Coming back to the desert level, that level, oddly, has the opposite problem of the city and similar levels. Where those levels are crowded with too much stuff, the desert is large and barren, the player essentially only able to have one area of interest on screen at a time, the rest of the time devoted to dragging your vision around in the hopes of stumbling across a new area to scour as you hope it has something you’re looking for. As noted before, even when you find an area, it’s not likely to stimulate you at all, the game of course giving it a little theme like “concert area” or “Native American camp”, but the characters are just walking about rather than trying to do something interesting or worth watching. They’re there as obstacles to finding the hidden objects, and while the scope of the area may wow you, the contents are banal, making your constant need to look through them even less exciting. The small areas that teach you the mechanics for the big ones become welcome breathers as you no longer have to strain your eyes on a world whose visual design only exists to complicate its task, and I really think part of the problem with the overall design is the devotion to black and white. If things had more color, characters could be more striking or more obviously varied, ensuring that a group of people doesn’t blend together into a dull haze of sameyness. It would not salvage the game completely, the worlds are still dull conceptually and offer very little worth looking at, but it could make that aspect easier to ignore as finding what you’re looking for would become a speedier process.
THE VERDICT: Hidden Folks has an incredibly interesting direction for its hidden object game design, but one it seems unable to figure out how to execute properly. The opening jungle area manages to make finding the hidden objects and characters in sprawling landscapes with interactive objects enjoyable and manageable, but once it moves on to new settings, Hidden Folks seems to be convinced that quantity of objects is equivalent to quality. Areas become packed full of nearly identical humans crowded together with barely any identifying features, and a flood of interactive objects fill the areas with what boils down to busy work, the player tapping every single one to see if they happen to be the one that arbitrarily contains the object their looking for. Coupled with the scope of the area design, these small problems are magnified to such an enormous scale that they can’t be ignored, leaving you searching areas that, while technically packed with hundreds of people moving about, still manage to feel lifeless and sterile, like they were put together by a machine despite the hand-drawn art style.

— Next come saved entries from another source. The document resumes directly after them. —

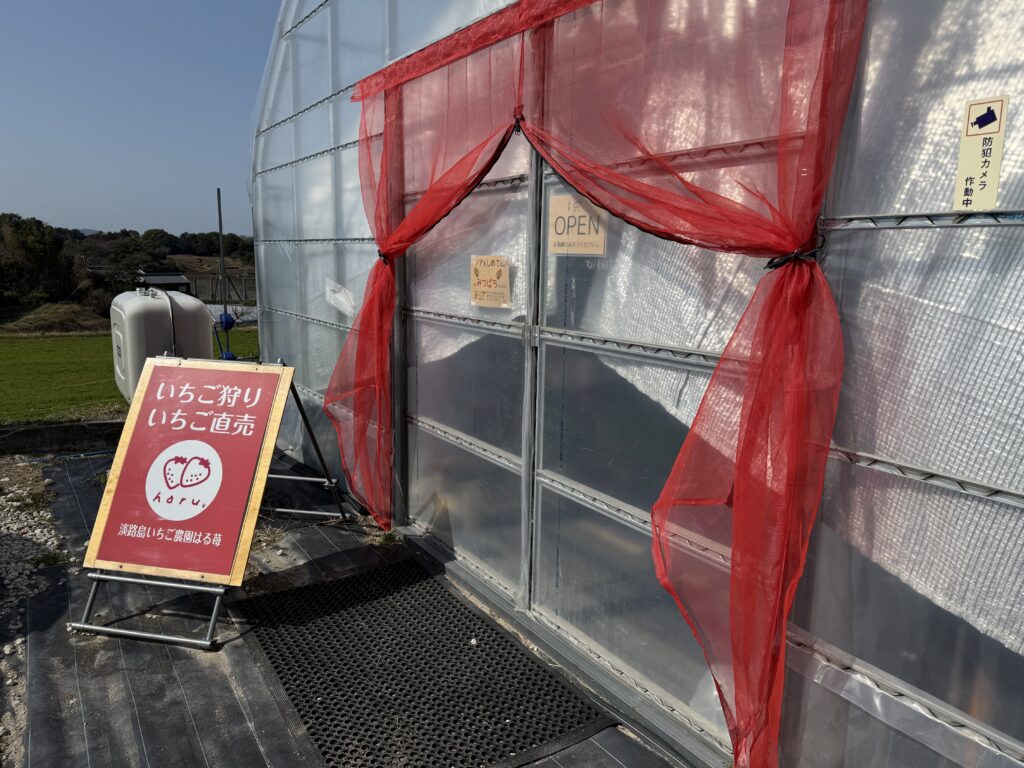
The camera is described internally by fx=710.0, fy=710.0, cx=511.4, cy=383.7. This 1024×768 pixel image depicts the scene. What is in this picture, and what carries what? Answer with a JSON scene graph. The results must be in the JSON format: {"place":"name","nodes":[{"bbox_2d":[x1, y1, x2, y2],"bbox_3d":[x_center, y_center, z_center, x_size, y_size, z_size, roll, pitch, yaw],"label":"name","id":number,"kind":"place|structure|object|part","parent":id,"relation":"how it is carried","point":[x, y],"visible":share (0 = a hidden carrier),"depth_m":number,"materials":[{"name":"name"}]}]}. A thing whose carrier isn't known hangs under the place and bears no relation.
{"place":"outdoors","nodes":[
{"label":"outdoors","id":0,"kind":"place"},
{"bbox_2d":[0,458,70,760],"label":"gravel ground","id":1,"kind":"structure","parent":0,"point":[45,530],"materials":[{"name":"grey gravel"}]},
{"bbox_2d":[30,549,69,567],"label":"weed","id":2,"kind":"object","parent":1,"relation":"on","point":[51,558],"visible":0.59,"depth_m":3.75,"materials":[{"name":"green plant"}]},
{"bbox_2d":[0,419,120,456],"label":"low wall","id":3,"kind":"structure","parent":0,"point":[51,429],"depth_m":6.01,"materials":[{"name":"concrete"}]},
{"bbox_2d":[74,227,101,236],"label":"distant hill","id":4,"kind":"structure","parent":0,"point":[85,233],"materials":[{"name":"grey"}]},
{"bbox_2d":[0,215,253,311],"label":"wooded hill","id":5,"kind":"structure","parent":0,"point":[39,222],"materials":[{"name":"green plant"}]},
{"bbox_2d":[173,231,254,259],"label":"tree","id":6,"kind":"object","parent":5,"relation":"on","point":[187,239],"visible":0.72,"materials":[{"name":"green plant"}]},
{"bbox_2d":[0,328,258,423],"label":"lawn","id":7,"kind":"structure","parent":0,"point":[39,349],"materials":[{"name":"green plant"}]},
{"bbox_2d":[2,301,106,334],"bbox_3d":[-15.297,-2.214,23.650,4.866,0.891,5.018,-7,13,-35],"label":"dirt mound","id":8,"kind":"object","parent":7,"relation":"on","point":[60,315],"visible":0.75,"depth_m":22.93,"materials":[{"name":"brown plant"}]},
{"bbox_2d":[108,285,210,405],"bbox_3d":[-2.863,-0.255,5.821,0.720,1.062,1.004,-7,13,-35],"label":"water tank","id":9,"kind":"object","parent":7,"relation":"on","point":[196,304],"visible":0.63,"depth_m":5.47,"materials":[{"name":"plastic"}]},
{"bbox_2d":[0,0,277,235],"label":"sky","id":10,"kind":"structure","parent":0,"point":[7,192],"materials":[{"name":"blue"}]},
{"bbox_2d":[135,271,192,292],"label":"shed","id":11,"kind":"structure","parent":0,"point":[168,276],"depth_m":31.06,"materials":[{"name":"grey"}]},
{"bbox_2d":[185,272,255,304],"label":"fence","id":12,"kind":"structure","parent":0,"point":[200,289],"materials":[{"name":"grey"}]},
{"bbox_2d":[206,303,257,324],"label":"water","id":13,"kind":"structure","parent":0,"point":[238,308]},
{"bbox_2d":[245,0,1023,764],"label":"greenhouse","id":14,"kind":"structure","parent":0,"point":[359,235],"materials":[{"name":"clear plastic"}]},
{"bbox_2d":[325,279,356,316],"bbox_3d":[-1.124,-0.559,4.628,0.078,0.213,0.412,-7,13,-35],"label":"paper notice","id":15,"kind":"object","parent":14,"relation":"attached to","point":[340,297],"visible":0.96,"depth_m":4.60,"materials":[{"name":"white"}]},
{"bbox_2d":[397,65,538,604],"bbox_3d":[-0.258,-0.232,3.479,0.136,2.528,1.381,-7,13,-35],"label":"sliding door","id":16,"kind":"structure","parent":14,"relation":"in","point":[422,401],"depth_m":3.33,"materials":[{"name":"clear plastic"}]},
{"bbox_2d":[469,255,510,306],"bbox_3d":[-0.103,-0.457,3.182,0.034,0.220,0.290,-7,13,-35],"label":"sign","id":17,"kind":"object","parent":16,"relation":"attached to","point":[486,274],"visible":0.98,"depth_m":3.16,"materials":[{"name":"beige paper"}]},
{"bbox_2d":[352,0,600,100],"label":"red fabric","id":18,"kind":"object","parent":14,"relation":"attached to","point":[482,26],"visible":0.93,"depth_m":2.83,"materials":[{"name":"red fabric"}]},
{"bbox_2d":[326,0,872,767],"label":"red curtain","id":19,"kind":"object","parent":14,"relation":"attached to","point":[774,620],"visible":0.94,"depth_m":2.02,"materials":[{"name":"red fabric"}]},
{"bbox_2d":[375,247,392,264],"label":"tie","id":20,"kind":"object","parent":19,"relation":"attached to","point":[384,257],"visible":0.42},
{"bbox_2d":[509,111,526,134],"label":"tie","id":21,"kind":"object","parent":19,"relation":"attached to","point":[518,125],"visible":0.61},
{"bbox_2d":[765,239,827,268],"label":"tie","id":22,"kind":"object","parent":19,"relation":"attached to","point":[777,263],"visible":0.47,"depth_m":1.74,"materials":[{"name":"black"}]},
{"bbox_2d":[525,48,775,748],"bbox_3d":[0.433,-0.075,2.376,0.136,2.581,1.343,-7,13,-35],"label":"sliding door","id":23,"kind":"structure","parent":14,"relation":"in","point":[548,362],"depth_m":2.46,"materials":[{"name":"clear plastic"}]},
{"bbox_2d":[546,193,607,255],"bbox_3d":[0.236,-0.577,2.604,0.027,0.208,0.361,-7,13,-35],"label":"sign","id":24,"kind":"object","parent":23,"relation":"attached to","point":[573,239],"visible":0.85,"depth_m":2.60,"materials":[{"name":"beige"}]},
{"bbox_2d":[953,97,1008,212],"bbox_3d":[0.957,-0.461,1.448,0.017,0.207,0.090,-7,13,-35],"label":"warning sign","id":25,"kind":"object","parent":14,"relation":"attached to","point":[978,186],"visible":0.99,"depth_m":1.44,"materials":[{"name":"beige plastic"}]},
{"label":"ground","id":26,"kind":"structure","parent":0},
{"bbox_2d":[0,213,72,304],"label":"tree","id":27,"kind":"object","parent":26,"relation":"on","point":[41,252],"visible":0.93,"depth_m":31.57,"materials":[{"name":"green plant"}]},
{"bbox_2d":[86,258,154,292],"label":"tree","id":28,"kind":"object","parent":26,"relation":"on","point":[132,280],"visible":0.61,"depth_m":30.77,"materials":[{"name":"plant"}]},
{"bbox_2d":[1,444,677,767],"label":"ground cover","id":29,"kind":"object","parent":26,"relation":"on","point":[136,644],"visible":0.46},
{"bbox_2d":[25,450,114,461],"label":"blue hose","id":30,"kind":"object","parent":29,"relation":"on","point":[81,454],"visible":0.8,"depth_m":5.82,"materials":[{"name":"blue plastic"}]},
{"bbox_2d":[76,353,359,647],"bbox_3d":[-1.414,0.434,3.507,1.130,1.172,1.124,-7,13,-35],"label":"sign stand","id":31,"kind":"object","parent":29,"relation":"on","point":[126,579],"visible":0.7,"depth_m":3.22,"materials":[{"name":"metal"}]},
{"bbox_2d":[84,357,289,584],"bbox_3d":[-1.467,0.361,3.240,0.543,0.866,0.571,-7,13,-35],"label":"sign board","id":32,"kind":"object","parent":31,"relation":"on","point":[172,368],"visible":0.98,"depth_m":3.20,"materials":[{"name":"red"}]},
{"bbox_2d":[213,185,236,360],"bbox_3d":[-2.796,-0.796,6.894,0.237,2.147,0.246,-7,13,-35],"label":"pole","id":33,"kind":"object","parent":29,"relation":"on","point":[219,203],"visible":0.65,"depth_m":6.84,"materials":[{"name":"grey metal"}]},
{"bbox_2d":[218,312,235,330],"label":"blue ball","id":34,"kind":"object","parent":33,"relation":"attached to","point":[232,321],"visible":0.78,"depth_m":6.83,"materials":[{"name":"blue plastic"}]},
{"bbox_2d":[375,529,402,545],"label":"weed","id":35,"kind":"object","parent":29,"relation":"on","point":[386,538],"visible":0.67,"depth_m":4.03,"materials":[{"name":"green plant"}]},
{"bbox_2d":[235,556,614,767],"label":"rubber mat","id":36,"kind":"object","parent":29,"relation":"on","point":[505,642],"visible":0.97,"depth_m":2.82,"materials":[{"name":"black rubber"}]}
]}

And so, I give Hidden Folks for iOS…
A TERRIBLE rating. It is with great disappointment I give this rating, as I do enjoy hidden object games quite a bit for the simple fun they provide and the idea of innovating on the core concept made Hidden Folks seem like it could be a cut above the genre’s flooded baseline of quality. The jungle opens promisingly, but creativity gives way to practicality in the later stages, the game packing too much into its large areas with no real concern for artistic direction or how it might impact the joy of searching. In some hidden object games you may get stuck on a well hidden item, but in Hidden Folks, it seems getting stuck involves you not clicking every last interactive object or not being able to spot a slightly different character in one of the many near identical crowds. Despite having some almost unacceptably tiny objects hidden for you to find, they become a relief from staring at the folks that occupy these crowded landscapes, and you at least very rarely have to worry about them looking like something else in the environment. The hints given on who you need to find are almost too necessary and thus if there is a lack of explicit references in one, it can make finding that character a chore.
A lack of differentiation is Hidden Folks’s biggest flaw, with everything else springing from the issues caused by having to scan over the images constantly to overcome the problems it causes. Hidden Folks went overboard on hiding its folks, making locations that are just plain boring to look around in and thus ending up with a searching game where the good qualities are also hard to find.